BEGIN Text block

Otherwise, entire departments are going to keep ending up like Kohlhaas did—possessed of righteous indignation to the moment the axe hits their neck.




YOU GUYS! “My Academic Metamorphosis” is #1 on the Chronicle Website today! Paywall and all! 5 years since the already-abysmal academic job market cratered (nearly) to the ground, the PostAc movement has gained steam and people are interested in what PostAcs have to say.

Look. I don’t need a jabillion vitriolic commenters (or my partner, heh) to remind me I’m not special (see “Oh. Her again” below–a sentiment with which I happen agree). It’s true. I’m not–I’m just yelling the loudest right this second. And I thank each and every one of you for listening.

Why should we keep yelling? Here’s why: Higher Ed is corporatized beyond repair (at least for this generation), but what IS possible is the destigmatizing of Alt-Ac careers. If I were put in charge of advising bright literature majors (a distinct possibility, by the way, as I am currently applying for several altac or hybrid-ac positions that involve academic advising!), I would, as the non-anti-Semite Ezra Pound to my substantially less-gifted and much-less-affected-accent-having T.S. Eliot William Pannapacker says, transcend the “go/don’t go” dichotomy, which is now, as he rightly points out (if you’re not following him on Twitter, you are missing out!), as “over” as Williamsburg. What the debate should be about is reimagining graduate study with diverse goals in mind–prep-school teaching, International school teaching, public school teaching (you do know that many public-school teachers abroad have doctorates, yes? and it’s not even considered weird!), journalism (AHEM!), regular-book-writin’ (DOUBLE AHEM), museums, government, nonprofit, grantwriting, start-ups, R&D.

END Text block
BEGIN Supplied material

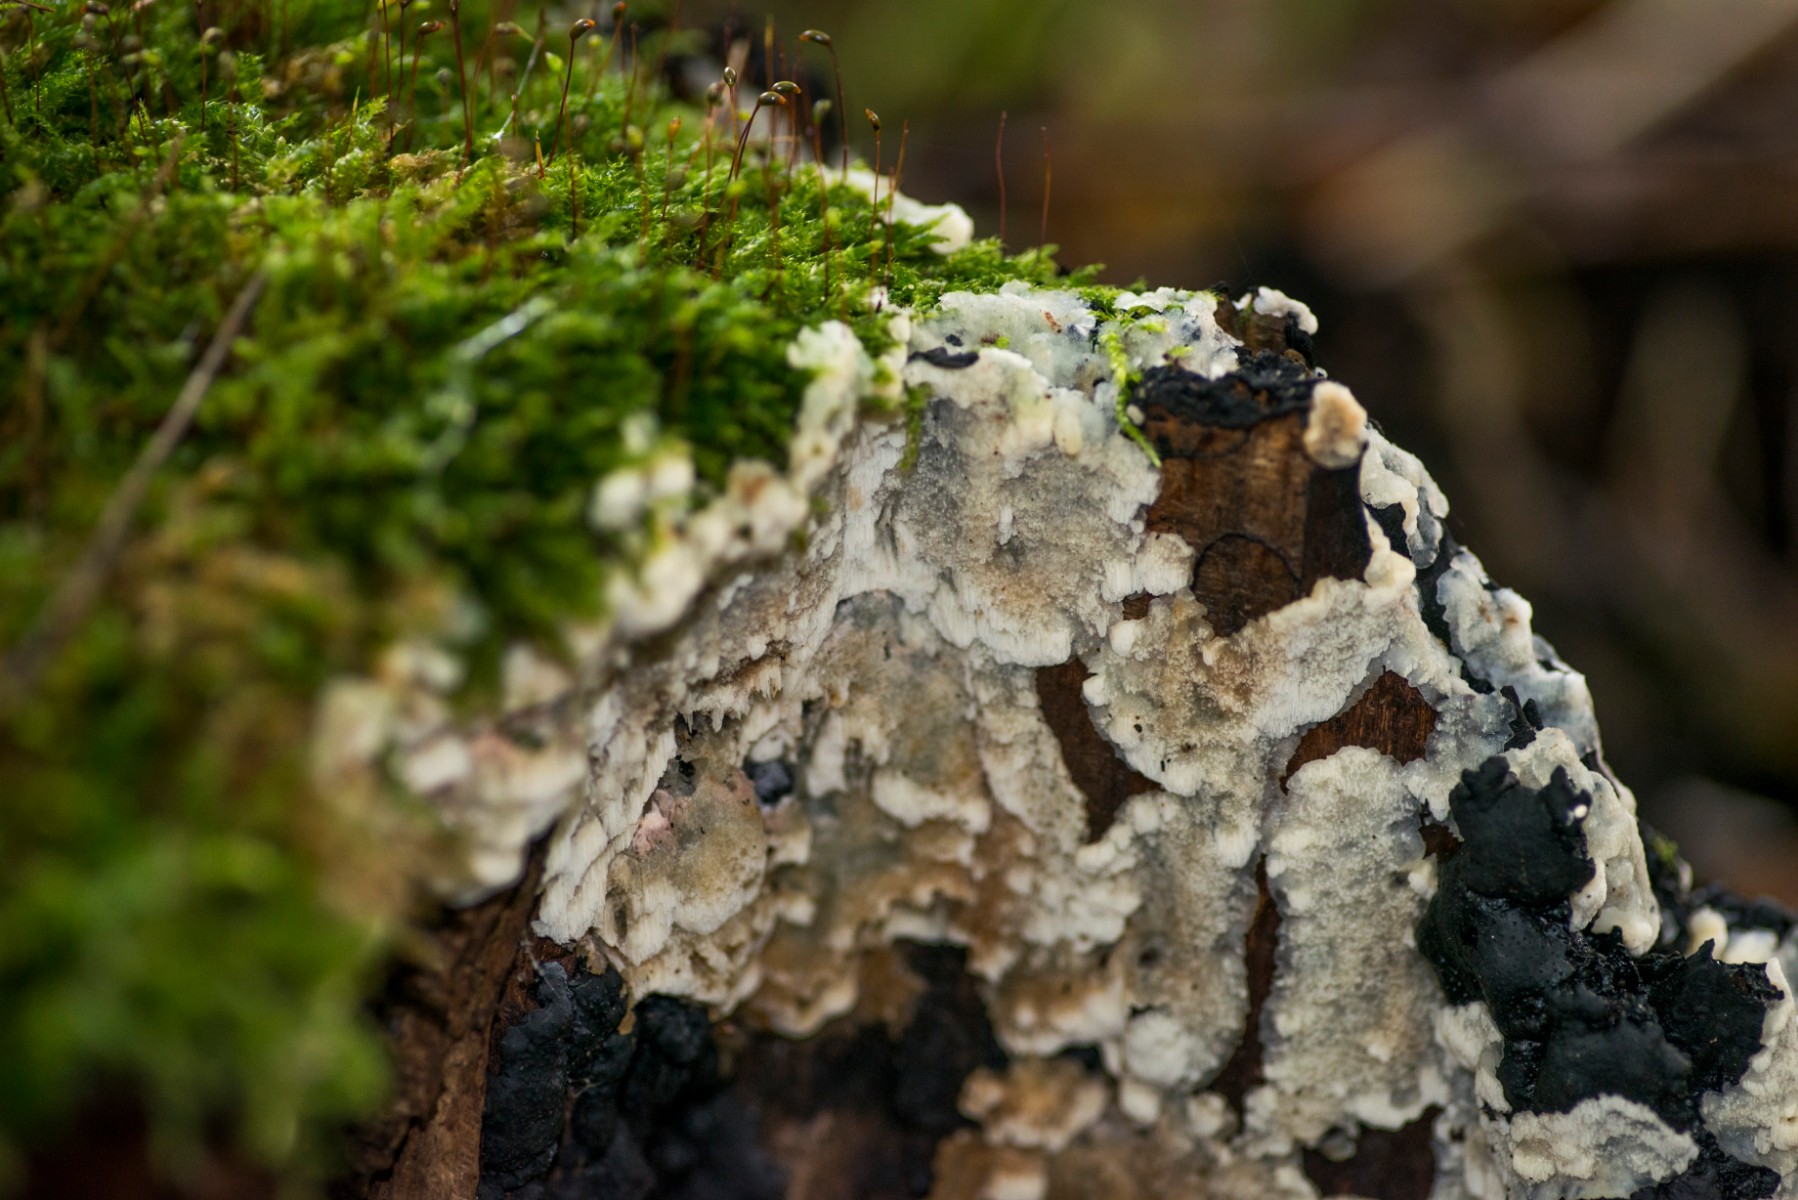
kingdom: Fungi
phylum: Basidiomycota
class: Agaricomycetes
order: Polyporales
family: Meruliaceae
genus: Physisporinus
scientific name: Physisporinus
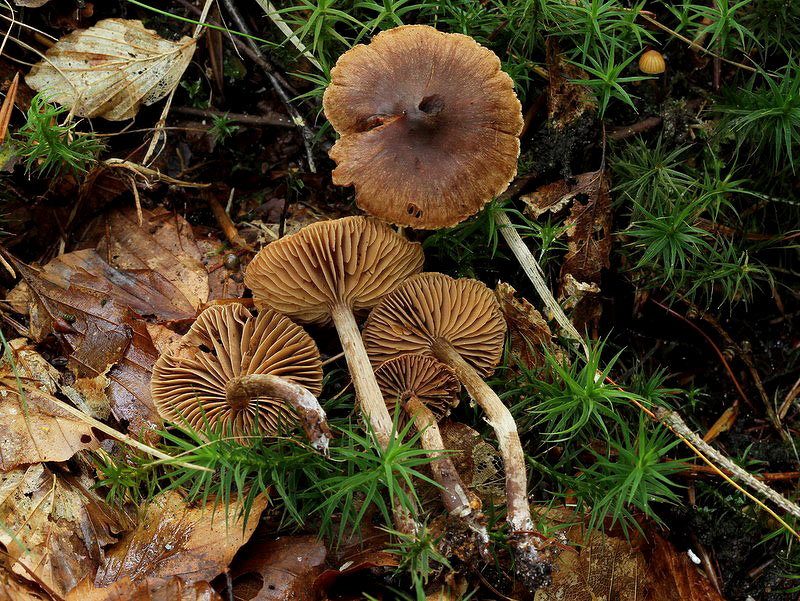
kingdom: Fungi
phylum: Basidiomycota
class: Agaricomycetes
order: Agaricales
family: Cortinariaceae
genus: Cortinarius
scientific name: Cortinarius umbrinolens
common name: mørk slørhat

END Supplied material
BEGIN Supplied material

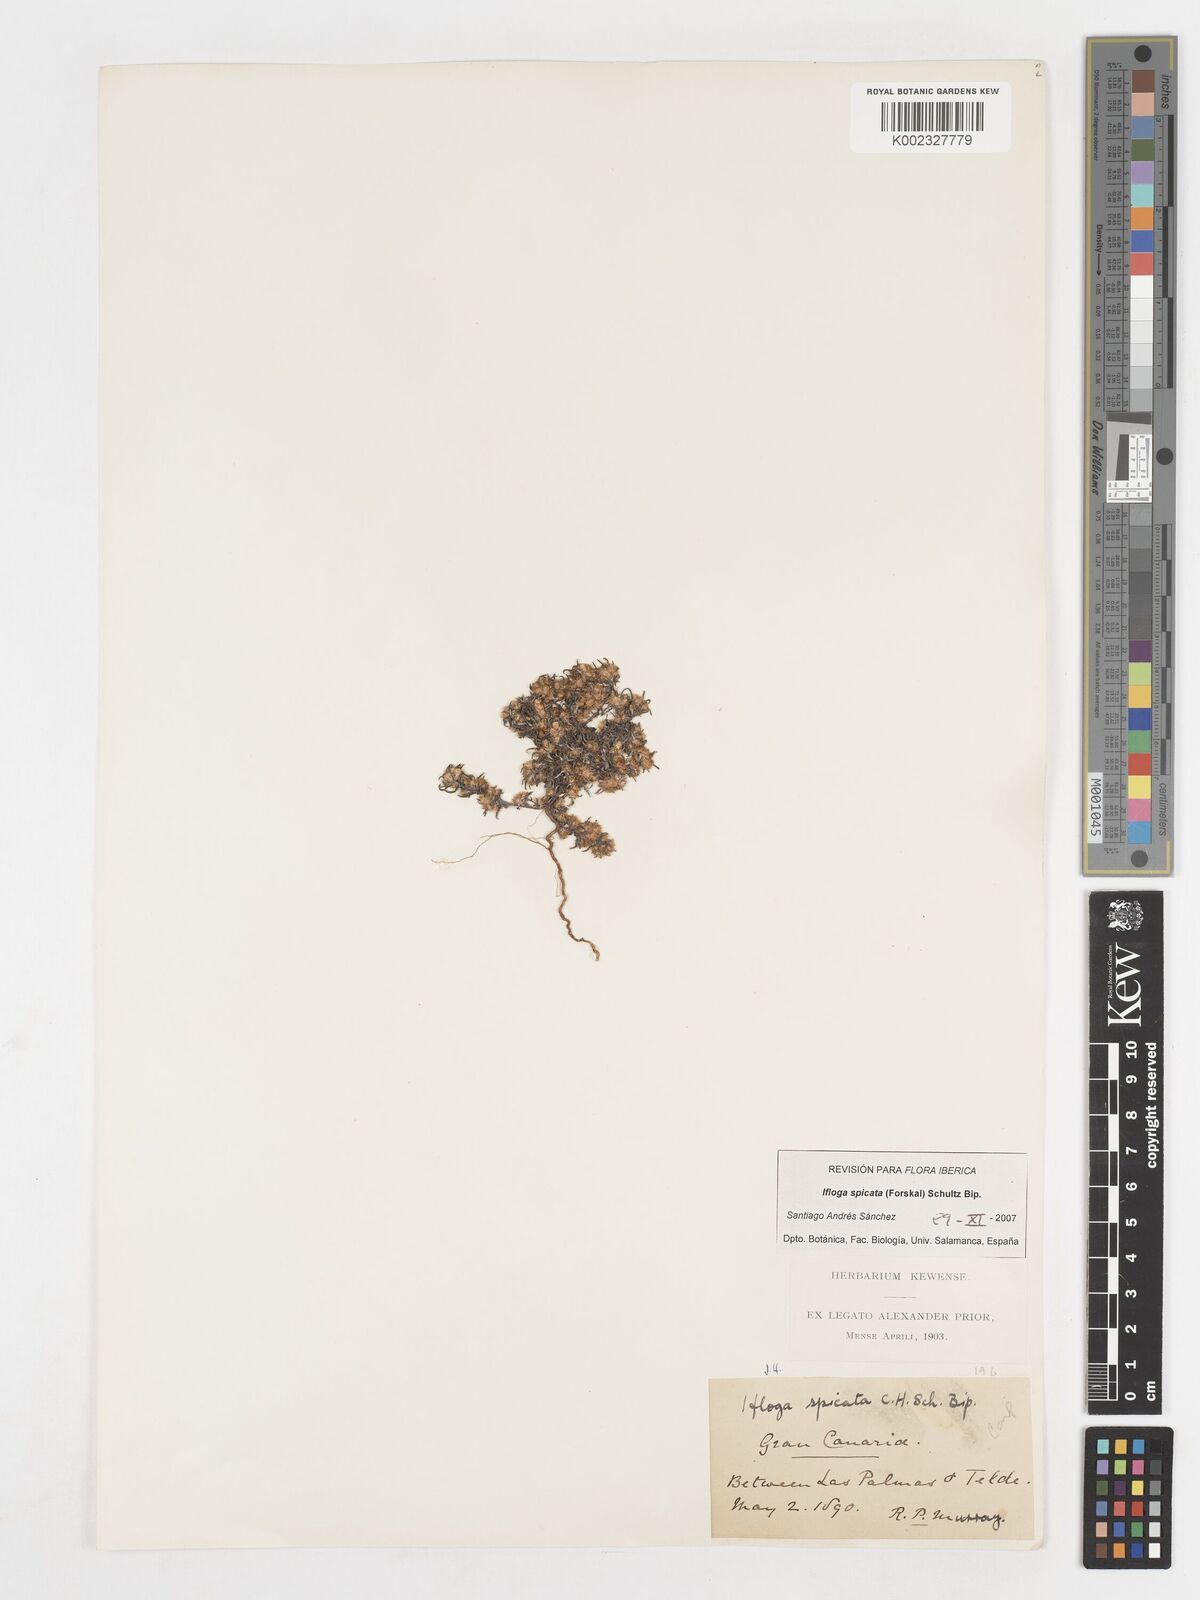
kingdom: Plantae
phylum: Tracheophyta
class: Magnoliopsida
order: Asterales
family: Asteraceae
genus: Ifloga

END Supplied material
BEGIN Supplied material

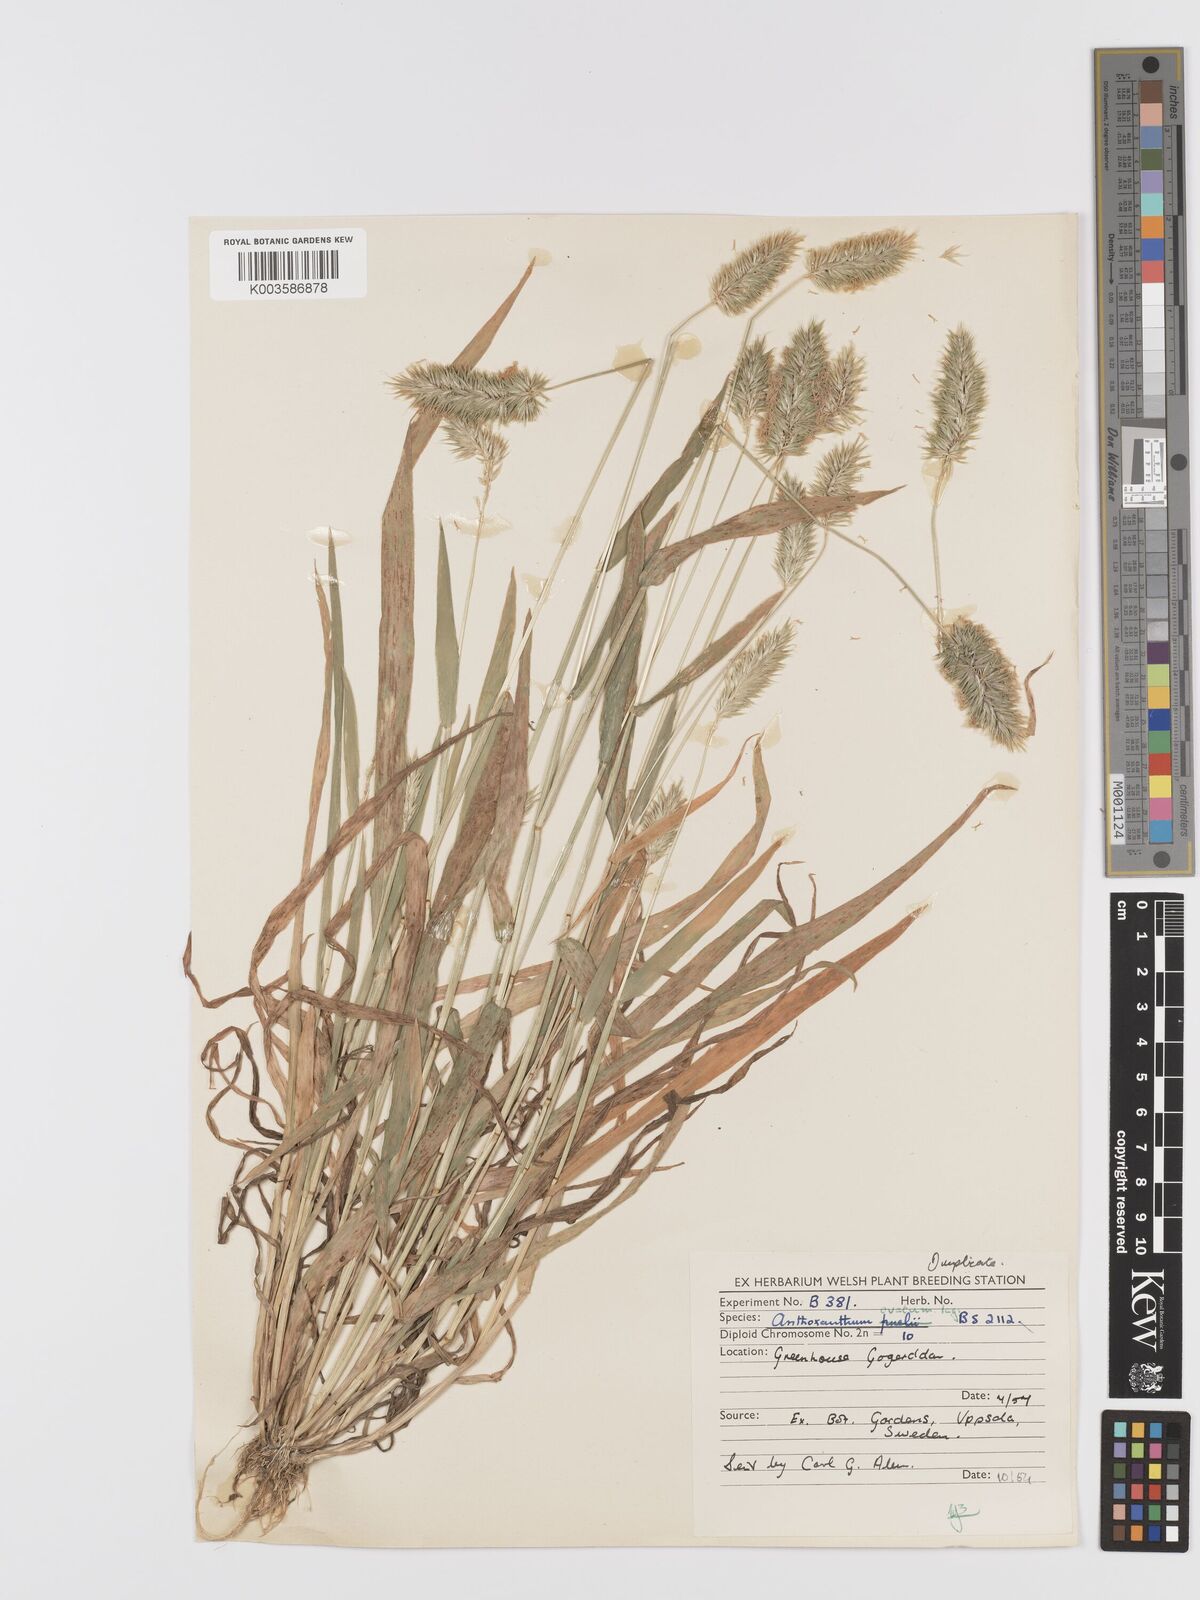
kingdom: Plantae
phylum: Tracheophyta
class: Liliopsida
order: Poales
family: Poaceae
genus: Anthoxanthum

END Supplied material

▶ _Task brief_
Reproduce everything in the post about academic careers from "Look. I don’t" down to "you for listening.". The listing has no connection to the post about academic careers.

▶ _Finished exercise_
Look. I don’t need a jabillion vitriolic commenters (or my partner, heh) to remind me I’m not special (see “Oh. Her again” below–a sentiment with which I happen agree). It’s true. I’m not–I’m just yelling the loudest right this second. And I thank each and every one of you for listening.